Thanks so heaps for the comments guys.

Well as this thread is turning out to be my importing journal - i'll continue.....

The car arrived in Australia on Tuesday (20th June) and is now on docks just sitting in container awaiting quarenteen clearance. I should have new pictures very shortly.... watch this space 

The carbon bonnet dampers arrived this week from the group buy - they are of the highest quality and look great in carbon - should compliment the carbon bonnet of the V Spec II perfectly. Big thanks to Dino for organising and following through with no dramas what so ever.

Also got a Garage Defend C/F cooling panel on the way - more c/f goodness.

Thats the update for now guys - will keep you posted - but now only about 3/4 weeks to go now and it should be in my hands and on the road.

Daniel


----------



## ZILR (Apr 13, 2006)

Hello

Well car is now sitting at my mate workshop in Brisbane - and has gone into compliance this afternoon, so only a few weks left before it's stalking the streets.

Here are a few pics taken this morning.




























More to come...


----------



## joeharwoodthedj (Jun 26, 2006)

*NICE, CLEAN CAR!*

WHAT A CAR, WHITE IS DEFINATELY THE BEST CHOICE. BY THE WAY WHITE IS THIS SUMMERS BEST COLOUR FOR CARS.


----------



## GTRalex (Jan 21, 2005)

lovely car! 34s in white are the best imho!


----------



## ZILR (Apr 13, 2006)

Thankyou for comments guys.

My dilema now is what wheels to put on it 

Dan


----------



## DCD (Jun 28, 2001)

CE28s


----------



## nismo240sx90 (Nov 16, 2005)

wow thats cool how u had them find that car. congrats bro! and nice nice nice car


----------



## Ookami (Jan 27, 2005)

DCD said:


> CE28s



Usually I'd vote for TE37s every day of the week, but now the CE28 have grown on me ... alot

Very Very nice car ZILR 




























I found these and thought i better share for some inspiration  Good luck with it


----------



## Demon Dave (Sep 15, 2002)

Nismo LM GT4's have always been my first choice for a BNR34....

but those Ce28N's look so very 

tough decision!


----------



## ZILR (Apr 13, 2006)

Thanks for the positive comments guys - much appreciated.

Ookami - TE37s are out of the question - I want something alittle different. The CE28 look very good (PS - I did see that car on carsales a while ago - looks tops).
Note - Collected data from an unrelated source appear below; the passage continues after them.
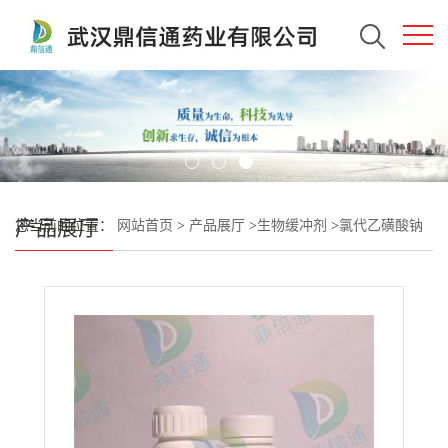
产品展厅
您当前的位置：
网站首页
>
产品展厅
>
生物缓冲剂
>
氯代乙磺酸钠
(一水)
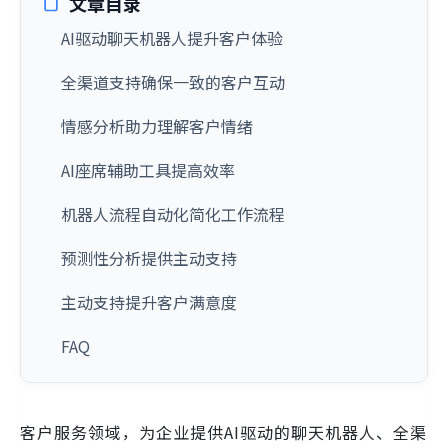
文章目录
AI驱动聊天机器人提升客户体验
全渠道支持确保一致的客户互动
情感分析助力理解客户情绪
AI座席辅助工具提高效率
机器人流程自动化简化工作流程
预测性分析提供主动支持
主动支持提升客户满意度
FAQ
客户服务领域，为企业提供AI驱动的聊天机器人、全渠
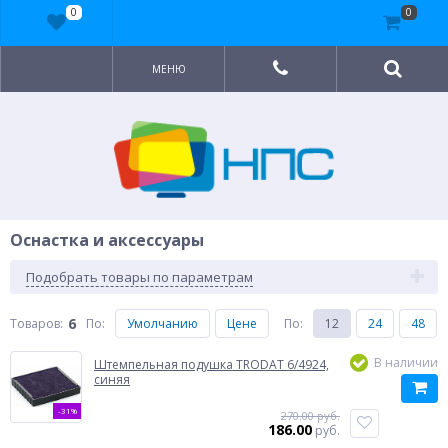
0
0
МЕНЮ
Оснастка и аксессуары
Подобрать товары по параметрам
6
Товаров:
По
:
Умолчанию
Цене
По
:
12
24
48
В наличии
Штемпельная подушка TRODAT 6/4924,
синяя
-31%
270.00 руб.
186.00
руб.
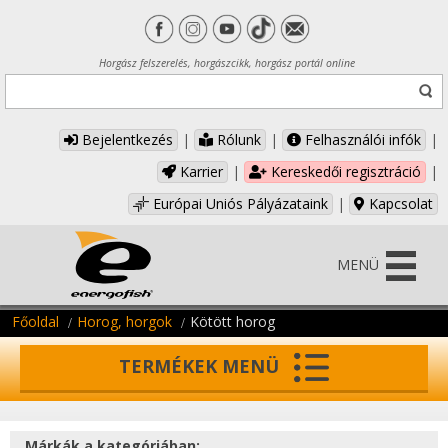
Horgász felszerelés, horgászcikk, horgász portál online
Bejelentkezés
|
Rólunk
|
Felhasználói infók
|
Karrier
|
Kereskedői regisztráció
|
Európai Uniós Pályázataink
|
Kapcsolat
MENÜ
Főoldal
Horog, horgok
Kötött horog
TERMÉKEK MENÜ
Márkák a kategóriában:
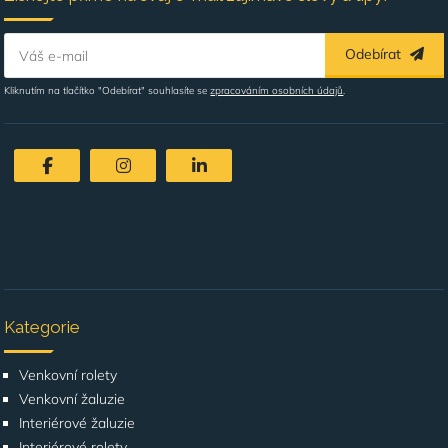
Odebírat
Váš e-mail
Kliknutím na tlačítko "Odebírat" souhlasíte se
zpracováním osobních údajů
.
Kategorie
Venkovní rolety
Venkovní žaluzie
Interiérové žaluzie
Interiérové rolety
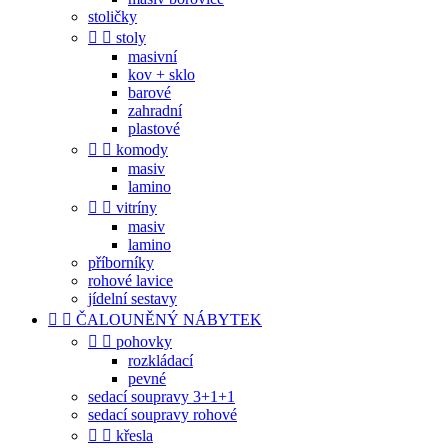
stoličky


stoly
masivní
kov + sklo
barové
zahradní
plastové


komody
masiv
lamino


vitríny
masiv
lamino
příborníky
rohové lavice
jídelní sestavy


ČALOUNĚNÝ NÁBYTEK


pohovky
rozkládací
pevné
sedací soupravy 3+1+1
sedací soupravy rohové


křesla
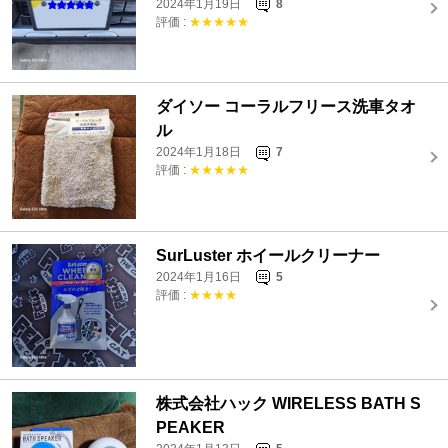
2024年1月19日
8
評価 :
★★★★★
ダイソー コーラルフリース洗車タオ
ル
2024年1月18日
7
評価 :
★★★★★
SurLuster ホイールクリーナー
2024年1月16日
5
評価 :
★★★★
株式会社ハック WIRELESS BATH S
PEAKER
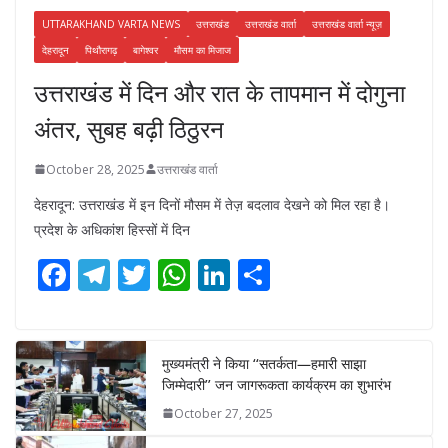
UTTARAKHAND VARTA NEWS
उत्तराखंड
उत्तराखंड वार्ता
उत्तराखंड वार्ता न्यूज़
देहरादून
पिथौरागढ़
बागेश्वर
मौसम का मिजाज
उत्तराखंड में दिन और रात के तापमान में दोगुना
अंतर, सुबह बढ़ी ठिठुरन
October 28, 2025
उत्तराखंड वार्ता
देहरादून: उत्तराखंड में इन दिनों मौसम में तेज़ बदलाव देखने को मिल रहा है।
प्रदेश के अधिकांश हिस्सों में दिन
F
T
T
W
Li
S
ac
el
w
h
n
h
e
e
itt
at
k
ar
b
gr
er
s
e
e
मुख्यमंत्री ने किया ‘‘सतर्कता—हमारी साझा
जिम्मेदारी’’ जन जागरूकता कार्यक्रम का शुभारंभ
o
a
A
dI
October 27, 2025
o
m
p
n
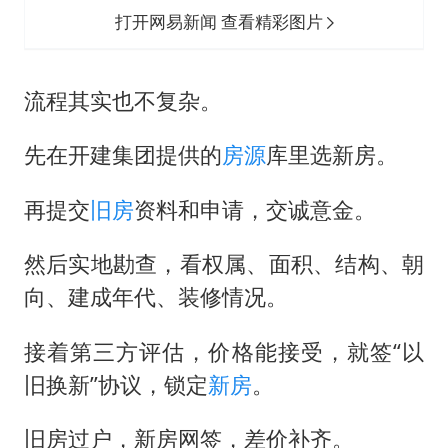
打开网易新闻 查看精彩图片
流程其实也不复杂。
先在开建集团提供的
房源
库里选新房。
再提交
旧房
资料和申请，交诚意金。
然后实地勘查，看权属、面积、结构、朝
向、建成年代、装修情况。
接着第三方评估，价格能接受，就签“以
旧换新”协议，锁定
新房
。
旧房过户，新房网签，差价补齐。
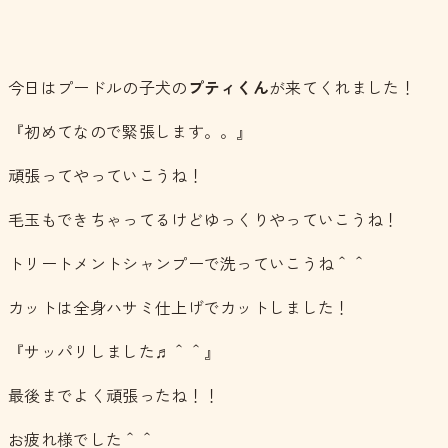
今日はプードルの子犬の
プティくん
が来てくれました！
『初めてなので緊張します。。』
頑張ってやっていこうね！
毛玉もできちゃってるけどゆっくりやっていこうね！
トリートメントシャンプーで洗っていこうね＾＾
カットは全身ハサミ仕上げでカットしました！
『サッパリしました♬＾＾』
最後までよく頑張ったね！！
お疲れ様でした＾＾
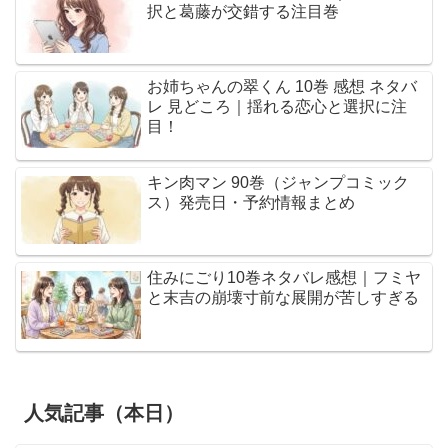
択と葛藤が交錯する注目巻
お姉ちゃんの翠くん 10巻 感想 ネタバ
レ 見どころ｜揺れる恋心と選択に注
目！
キン肉マン 90巻（ジャンプコミック
ス）発売日・予約情報まとめ
住みにごり10巻ネタバレ感想｜フミヤ
と末吉の崩壊寸前な展開が苦しすぎる
人気記事（本日）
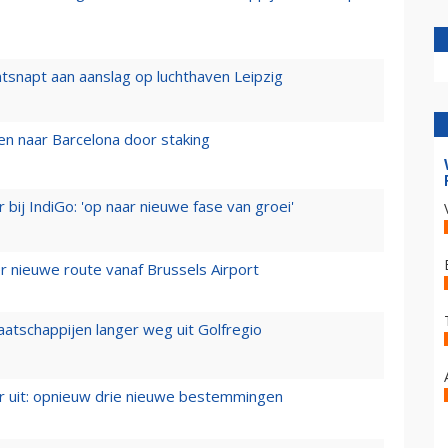
tsnapt aan aanslag op luchthaven Leipzig
n naar Barcelona door staking
 bij IndiGo: 'op naar nieuwe fase van groei'
 nieuwe route vanaf Brussels Airport
aatschappijen langer weg uit Golfregio
er uit: opnieuw drie nieuwe bestemmingen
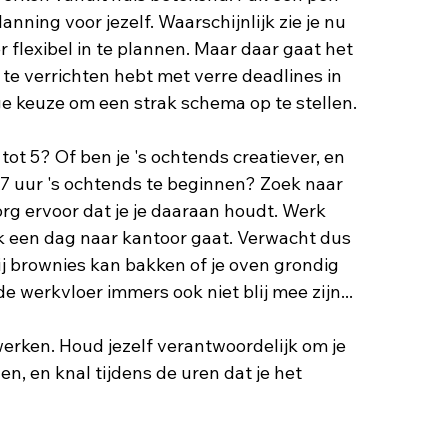
nning voor jezelf. Waarschijnlijk zie je nu 
r flexibel in te plannen. Maar daar gaat het 
 te verrichten hebt met verre deadlines in 
e keuze om een ​​strak schema op te stellen. 
ot 5? Of ben je 's ochtends creatiever, en 
7 uur 's ochtends te beginnen? Zoek naar 
zorg ervoor dat je je daaraan houdt. Werk 
jk een dag naar kantoor gaat. Verwacht dus 
tij brownies kan bakken of je oven grondig 
e werkvloer immers ook niet blij mee zijn...
werken. Houd jezelf verantwoordelijk om je 
, en knal tijdens de uren dat je het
Wheels will be 19x10 - and I would love alittle dish  - but its not essential. Current favorites on my short list :

I was thinking either the Enkei wheels like this ...









Or the Blitz Techno speed - but have not seen a pic of these wheels on a 34GTR.









Or the Algernon Intelesse II - as seen on Magoo...









Daniel


----------



## skylife (Dec 6, 2005)

if that is your short list, then my vote would be on the Enkeis


----------



## ZILR (Apr 13, 2006)

Hello Again 

Well car is due to arrive tomorrow morning so im extremely excited. Its been a seven month process from when we began looking for a car in feb until now - being delivered. 

Here are some pics from last week when it left my mates workshop on the other side of Australia to come to me.

New exhaust has been fitted, as well as a few other small bits and pieces.

Hope you enjoy

Daniel


----------



## DCD (Jun 28, 2001)

Looking sweet.:thumbsup:

Did you get your wheels sprayed silver?


----------



## hyrev (Apr 30, 2004)

omg, very clean car.
Looks nice, congrats


----------



## m6beg (Apr 21, 2003)

STUNNING mate STUNNING:thumbsup: :thumbsup: :thumbsup: :thumbsup: :thumbsup: :thumbsup: :thumbsup: 


Mick


----------



## ZILR (Apr 13, 2006)

Thanks guys

Dino - thats how the wheels where already, all we did was put new tires on (265x35x18) .

Daniel


----------